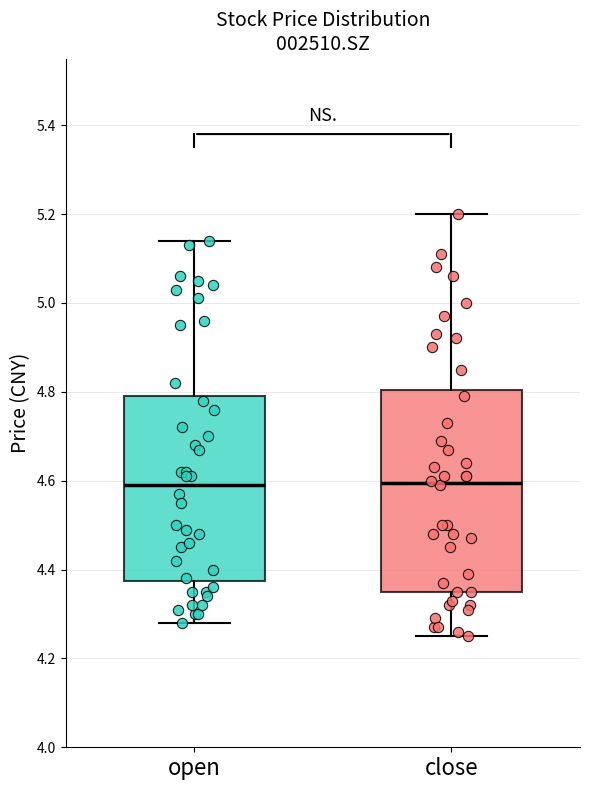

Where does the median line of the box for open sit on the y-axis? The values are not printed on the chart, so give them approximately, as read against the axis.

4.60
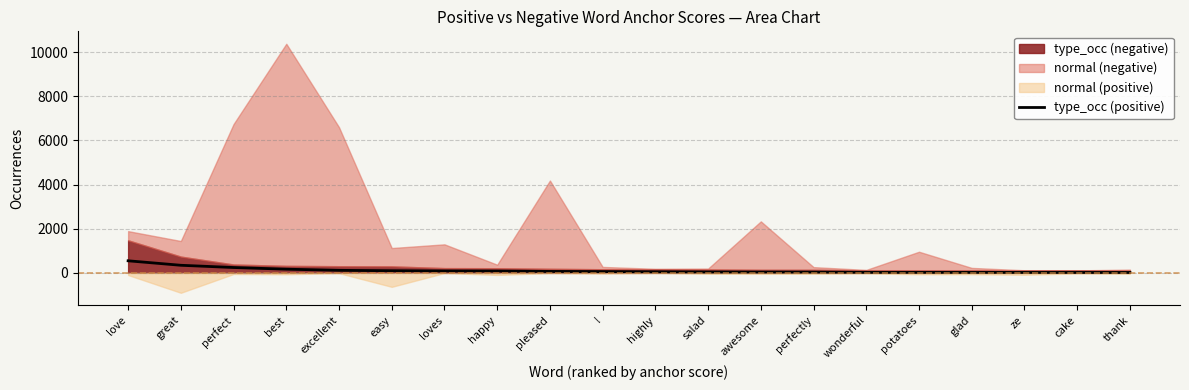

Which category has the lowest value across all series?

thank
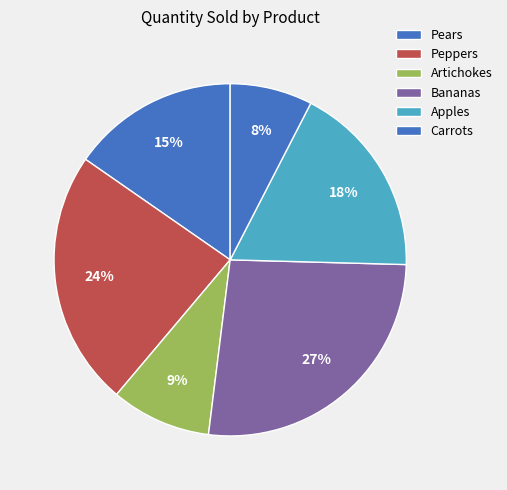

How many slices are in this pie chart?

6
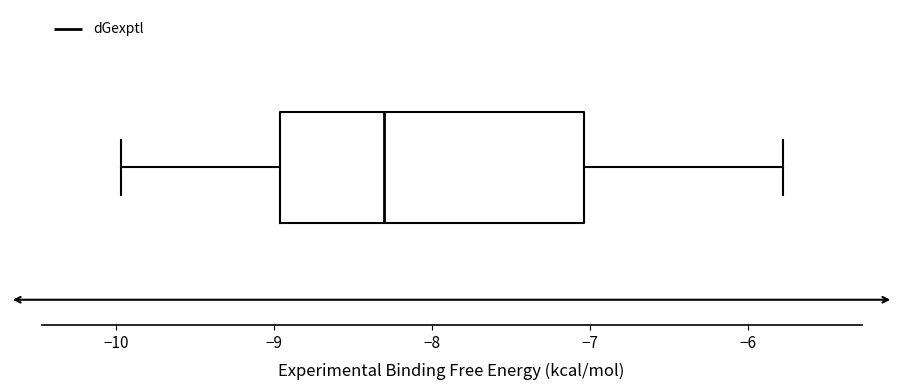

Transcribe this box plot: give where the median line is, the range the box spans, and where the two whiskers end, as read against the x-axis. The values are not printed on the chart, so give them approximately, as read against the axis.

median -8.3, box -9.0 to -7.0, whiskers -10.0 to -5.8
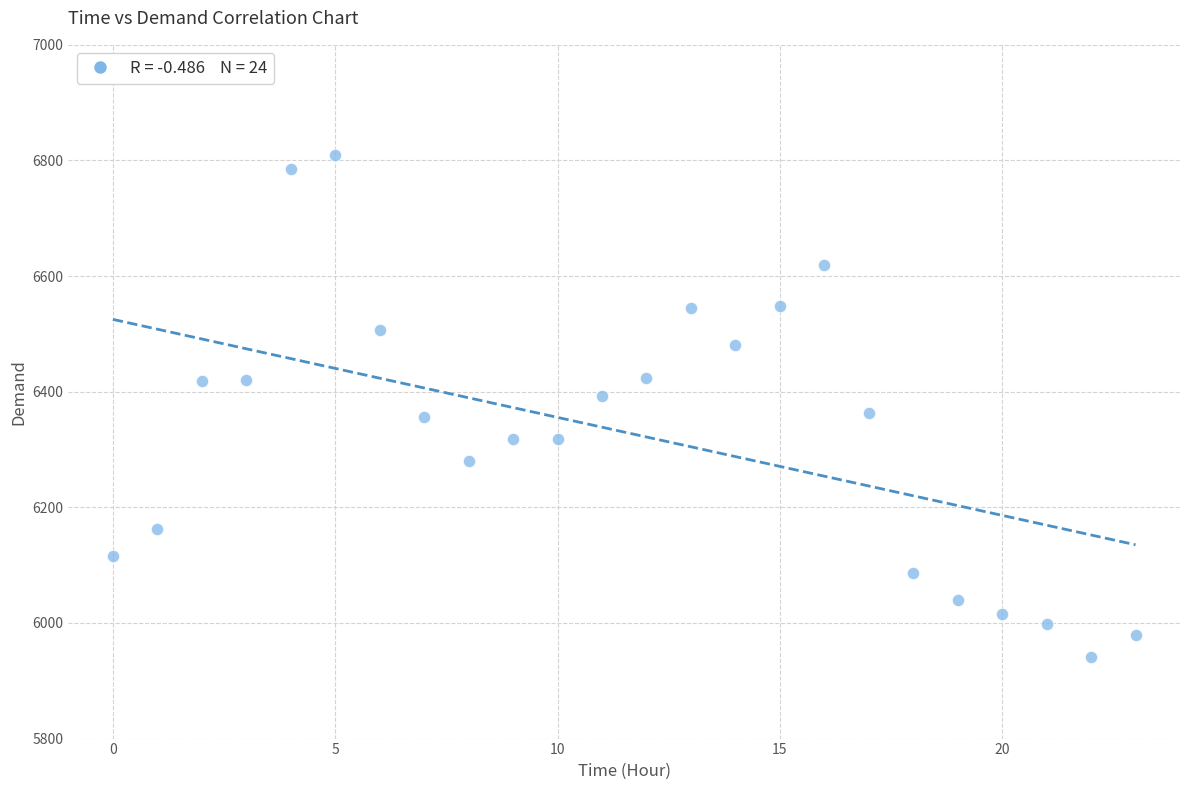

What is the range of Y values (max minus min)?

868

----------------------------------------

> **WHAT TO WORK ON**
Copy the whole listing above word for word, leaving out the pictures.

> **SOLUTION BELOW**
Where does the median line of the box for open sit on the y-axis? The values are not printed on the chart, so give them approximately, as read against the axis.

4.60

Which category has the lowest value across all series?

thank

How many slices are in this pie chart?

6

Transcribe this box plot: give where the median line is, the range the box spans, and where the two whiskers end, as read against the x-axis. The values are not printed on the chart, so give them approximately, as read against the axis.

median -8.3, box -9.0 to -7.0, whiskers -10.0 to -5.8

What is the range of Y values (max minus min)?

868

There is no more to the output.